Intanto la Fed, secondo il Wall Street Journal, sta pensando a un nuovo metodo d’acquisto di titoli ideato per contenere i timori di un aumento dell’inflazione. A differenza delle precedenti operazioni che prevedono l’immissione di liquidità, anche attraverso l’effettiva creazione di moneta, il nuovo approccio prevede sì l’acquisto di titoli di lungo termine, Treasuries e a garanzia sui mutui, ma mette in conto la loro vendita successiva entro un periodo definito. Il risultato è che l’aumento della liquidità è transitorio e non accentua l’inflazione.

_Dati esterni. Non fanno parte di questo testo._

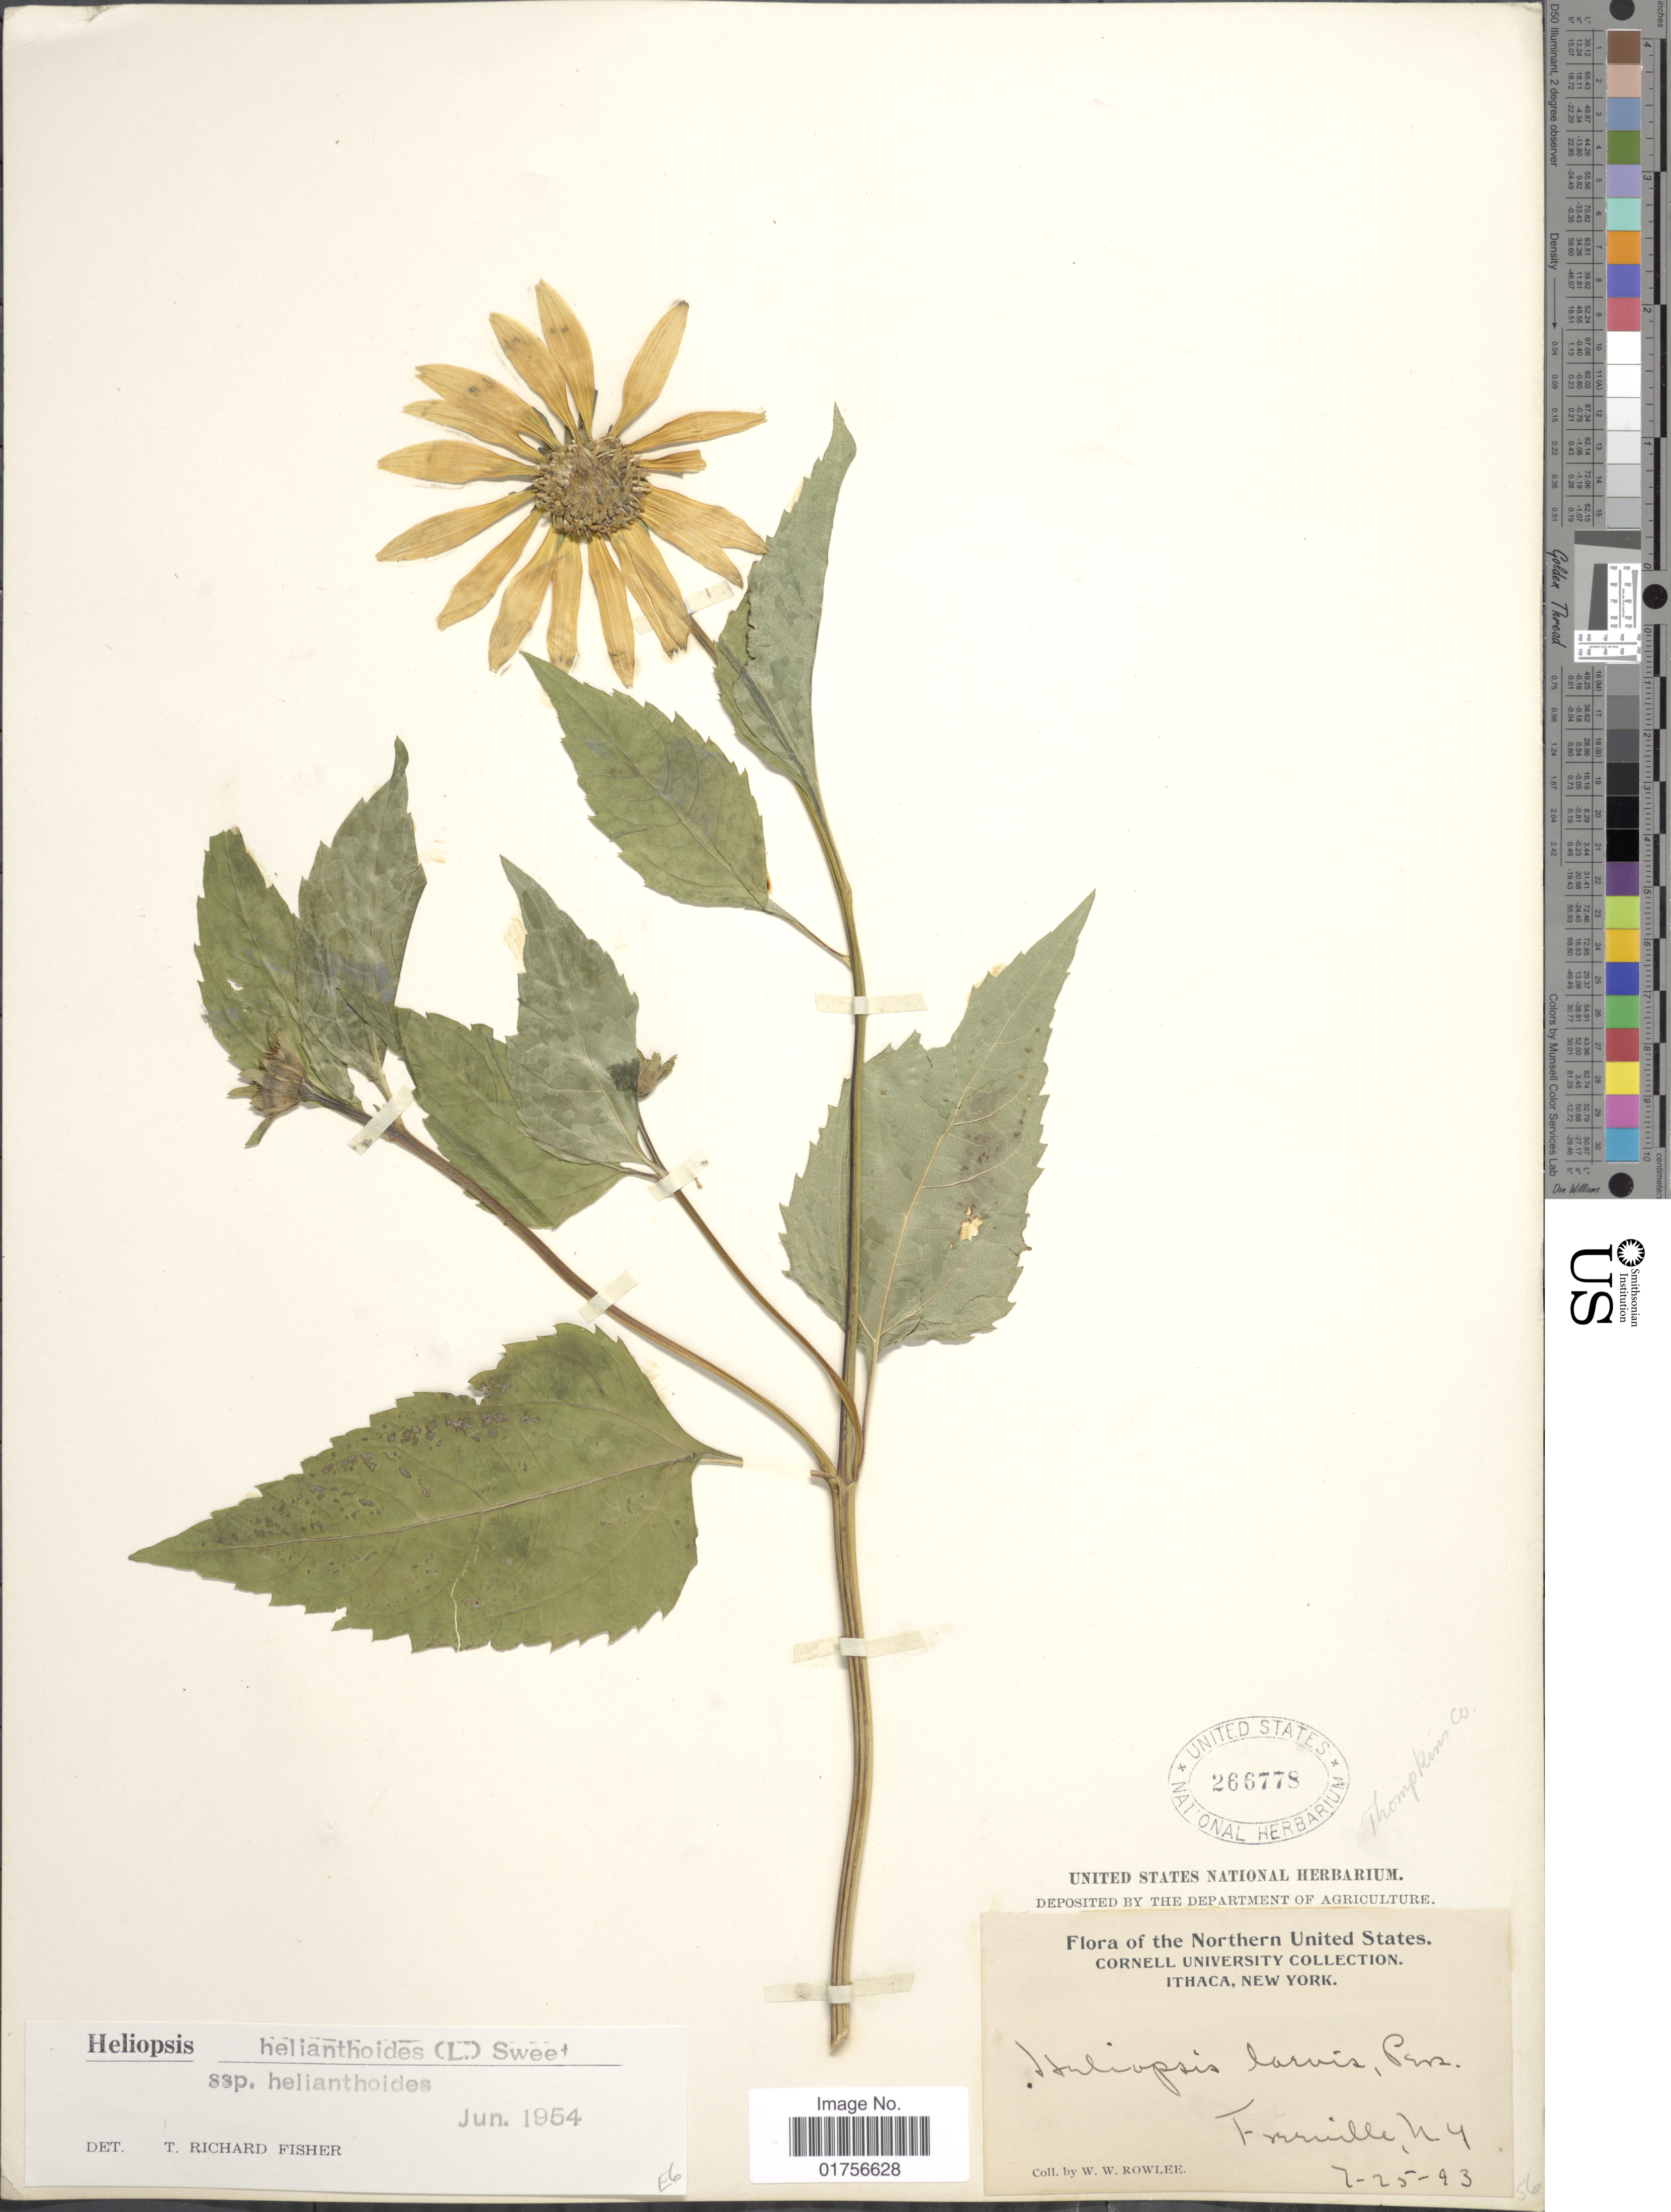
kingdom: Plantae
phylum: Tracheophyta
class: Magnoliopsida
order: Asterales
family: Asteraceae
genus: Heliopsis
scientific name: Heliopsis helianthoides subsp. helianthoides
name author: (L.) Sweet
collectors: W. W. Rowlee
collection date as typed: Transcribed d/m/y: 25/2/93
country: United States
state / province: New York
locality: The Northern United States, Fernville, N.Y., Ithaca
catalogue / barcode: US 266778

La Fed ha anche iniziato a dare suggerimenti indiretti all’Europa. Secondo uno studio della Fed di New York, la strategia di ridurre la spesa statale e aumentare le tasse, caposaldo dell’austerity, non porta a una riduzione del deficit bensì lo aumenta. La discriminante, che fa vacillare la teoria europea, è che le Banche centrali ormai hanno tassi molto bassi: “Una volta che i tassi di interesse arrivano a zero, o vicino – scrivono gli economisti americani – tagliare la spesa pubblica o aumentare le tasse incrementa anziché ridurre il deficit di bilancio”. I tagli portano a “una riduzione della crescita aggregata, al restringimento della base di tassazione e alla conseguente diminuzione delle entrate fiscali”, perciò “anche se lo stato al momento spende meno, il denaro che vuole reperire con le tasse diminuirà comunque”. Per recuperare terreno e stimolare la domanda favorendo i consumi, bisogna capire quali interventi governativi portano a questo obiettivo. “Abbiamo trovato – concludono gli economisti della Fed di New York – che ridurre il peso dello stato nel lungo periodo o diminuire la futura tassazione sul lavoro può fare ripartire la domanda nel breve termine”.